"Thrilla in Manila" bout "brutal," sportscaster Ronnie Nathanielsz remembers
1975 fight pitted Muhammad Ali against friend-turned-rival Joe Frazier
The Ali Mall still stands on a corner in Quezon City, Metro Manila, 40 years after it opened next door to the Araneta Coliseum.
It’s a monument to one of sport’s greatest athletes, and the two weeks in 1975 when “The Greatest” won over an entire country with victory over his long-time foe Joe Frazier in what is regarded by many as the best fight of all time – the so-called “Thrilla in Manila.”
The fight was a seminal moment for the Philippines, a moment of true international attention and recognition for a country which was convulsing under three years of martial law and a crackdown by dictator Ferdinand Marcos.

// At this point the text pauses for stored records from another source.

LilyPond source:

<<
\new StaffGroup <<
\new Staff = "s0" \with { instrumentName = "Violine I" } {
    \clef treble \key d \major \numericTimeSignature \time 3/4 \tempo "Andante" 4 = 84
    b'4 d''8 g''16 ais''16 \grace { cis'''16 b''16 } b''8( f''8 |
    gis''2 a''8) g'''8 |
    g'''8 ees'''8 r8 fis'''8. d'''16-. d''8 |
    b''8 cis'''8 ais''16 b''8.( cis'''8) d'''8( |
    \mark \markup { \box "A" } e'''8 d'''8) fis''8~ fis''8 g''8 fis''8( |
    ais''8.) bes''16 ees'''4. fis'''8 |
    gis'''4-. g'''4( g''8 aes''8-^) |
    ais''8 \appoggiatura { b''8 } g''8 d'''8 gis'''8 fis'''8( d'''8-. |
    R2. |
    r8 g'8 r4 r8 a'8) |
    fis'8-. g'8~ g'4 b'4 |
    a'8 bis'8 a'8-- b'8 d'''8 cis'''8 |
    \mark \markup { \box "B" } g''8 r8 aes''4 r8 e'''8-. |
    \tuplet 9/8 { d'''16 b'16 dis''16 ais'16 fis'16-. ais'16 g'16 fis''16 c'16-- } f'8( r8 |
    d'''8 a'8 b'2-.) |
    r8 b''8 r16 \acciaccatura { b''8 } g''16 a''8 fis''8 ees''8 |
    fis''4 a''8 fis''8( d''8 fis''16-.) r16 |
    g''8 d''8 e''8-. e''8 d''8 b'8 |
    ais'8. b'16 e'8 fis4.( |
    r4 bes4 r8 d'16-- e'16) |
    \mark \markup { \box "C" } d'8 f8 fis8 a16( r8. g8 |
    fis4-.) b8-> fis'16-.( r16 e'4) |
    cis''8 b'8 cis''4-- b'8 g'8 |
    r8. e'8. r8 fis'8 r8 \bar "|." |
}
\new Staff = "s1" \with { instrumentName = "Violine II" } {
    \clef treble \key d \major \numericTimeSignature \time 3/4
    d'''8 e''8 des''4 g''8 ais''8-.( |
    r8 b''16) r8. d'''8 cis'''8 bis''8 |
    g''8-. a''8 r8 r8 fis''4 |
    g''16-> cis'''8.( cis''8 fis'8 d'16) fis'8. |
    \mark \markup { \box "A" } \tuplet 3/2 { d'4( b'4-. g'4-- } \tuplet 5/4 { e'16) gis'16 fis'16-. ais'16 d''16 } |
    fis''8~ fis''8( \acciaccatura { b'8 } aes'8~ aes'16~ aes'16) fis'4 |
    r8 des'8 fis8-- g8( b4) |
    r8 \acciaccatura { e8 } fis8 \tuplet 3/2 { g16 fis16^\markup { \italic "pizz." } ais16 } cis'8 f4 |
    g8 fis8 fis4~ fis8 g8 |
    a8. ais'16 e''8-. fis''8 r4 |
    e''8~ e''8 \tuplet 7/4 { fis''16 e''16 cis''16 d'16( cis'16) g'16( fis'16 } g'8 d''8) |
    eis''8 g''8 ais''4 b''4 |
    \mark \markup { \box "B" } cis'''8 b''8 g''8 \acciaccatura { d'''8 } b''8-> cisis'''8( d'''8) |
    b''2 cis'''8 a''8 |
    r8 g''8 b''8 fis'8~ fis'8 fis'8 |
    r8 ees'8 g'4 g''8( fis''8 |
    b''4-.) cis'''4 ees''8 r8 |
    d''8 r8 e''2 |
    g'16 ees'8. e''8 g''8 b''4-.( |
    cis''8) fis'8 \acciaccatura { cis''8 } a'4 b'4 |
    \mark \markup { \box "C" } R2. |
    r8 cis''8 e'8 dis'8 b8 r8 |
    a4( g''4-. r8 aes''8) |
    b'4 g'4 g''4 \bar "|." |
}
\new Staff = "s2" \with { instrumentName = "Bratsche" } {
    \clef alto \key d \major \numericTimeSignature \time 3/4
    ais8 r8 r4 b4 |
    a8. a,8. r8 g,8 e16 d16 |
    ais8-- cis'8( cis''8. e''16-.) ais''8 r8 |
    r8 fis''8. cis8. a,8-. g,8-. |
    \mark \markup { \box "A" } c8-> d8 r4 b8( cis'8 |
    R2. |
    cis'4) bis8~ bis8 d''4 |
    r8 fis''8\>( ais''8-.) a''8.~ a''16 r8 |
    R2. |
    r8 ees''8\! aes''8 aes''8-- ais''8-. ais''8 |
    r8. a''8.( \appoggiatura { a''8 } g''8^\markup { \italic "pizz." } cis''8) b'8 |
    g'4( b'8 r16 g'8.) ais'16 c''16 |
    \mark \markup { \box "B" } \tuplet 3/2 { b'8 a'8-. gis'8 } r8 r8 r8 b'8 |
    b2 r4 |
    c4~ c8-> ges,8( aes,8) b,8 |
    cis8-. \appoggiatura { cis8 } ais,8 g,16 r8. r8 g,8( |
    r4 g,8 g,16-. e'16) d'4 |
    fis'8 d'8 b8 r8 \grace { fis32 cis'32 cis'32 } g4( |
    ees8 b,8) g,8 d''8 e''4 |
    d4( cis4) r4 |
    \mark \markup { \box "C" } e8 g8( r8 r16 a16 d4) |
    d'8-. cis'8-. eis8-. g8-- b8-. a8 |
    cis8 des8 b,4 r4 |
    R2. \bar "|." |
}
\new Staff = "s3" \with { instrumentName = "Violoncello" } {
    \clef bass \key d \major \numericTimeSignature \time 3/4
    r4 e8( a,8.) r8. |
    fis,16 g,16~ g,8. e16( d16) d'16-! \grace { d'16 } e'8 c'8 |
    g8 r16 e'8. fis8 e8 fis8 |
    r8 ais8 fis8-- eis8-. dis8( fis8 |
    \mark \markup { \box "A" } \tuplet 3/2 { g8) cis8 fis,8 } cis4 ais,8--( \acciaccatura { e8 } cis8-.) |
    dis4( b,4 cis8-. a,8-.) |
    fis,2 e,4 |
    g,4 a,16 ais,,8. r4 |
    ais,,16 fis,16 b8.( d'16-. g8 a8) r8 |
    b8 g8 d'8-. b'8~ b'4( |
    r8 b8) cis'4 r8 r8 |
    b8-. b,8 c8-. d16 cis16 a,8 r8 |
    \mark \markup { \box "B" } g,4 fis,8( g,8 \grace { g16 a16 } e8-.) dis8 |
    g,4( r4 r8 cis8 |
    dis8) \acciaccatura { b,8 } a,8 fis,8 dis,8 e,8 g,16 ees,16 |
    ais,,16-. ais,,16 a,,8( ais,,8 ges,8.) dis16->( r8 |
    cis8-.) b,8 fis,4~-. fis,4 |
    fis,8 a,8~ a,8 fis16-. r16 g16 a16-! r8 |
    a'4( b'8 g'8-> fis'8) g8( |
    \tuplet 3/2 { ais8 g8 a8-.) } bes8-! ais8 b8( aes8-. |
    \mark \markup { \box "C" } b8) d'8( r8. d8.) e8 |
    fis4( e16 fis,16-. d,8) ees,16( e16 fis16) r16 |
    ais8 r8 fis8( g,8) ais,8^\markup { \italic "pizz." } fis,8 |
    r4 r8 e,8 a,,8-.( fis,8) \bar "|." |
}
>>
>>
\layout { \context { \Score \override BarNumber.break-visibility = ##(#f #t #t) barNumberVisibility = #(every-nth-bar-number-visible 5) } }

By capitalizing on the great Ali-Frazier rivalry, Marcos managed in one swoop to both unite the country and – at least for the duration of the fight – rehabilitate his image on the world stage.
Veteran sportscaster and boxing commentator Ronnie Nathanielsz was Ali’s liaison officer during his time in the Philippines and was at the fight, a steamy October morning bout at the Araneta Coliseum that ended with Frazier’s trainer Eddie Futch throwing in the towel just before the 15th round.
“It was a big deal for the Philippines, especially for Marcos, who had said ‘we’re doing this fight because we want to show the whole world there is law and order, the people are happy,’” Nathanielsz told CNN.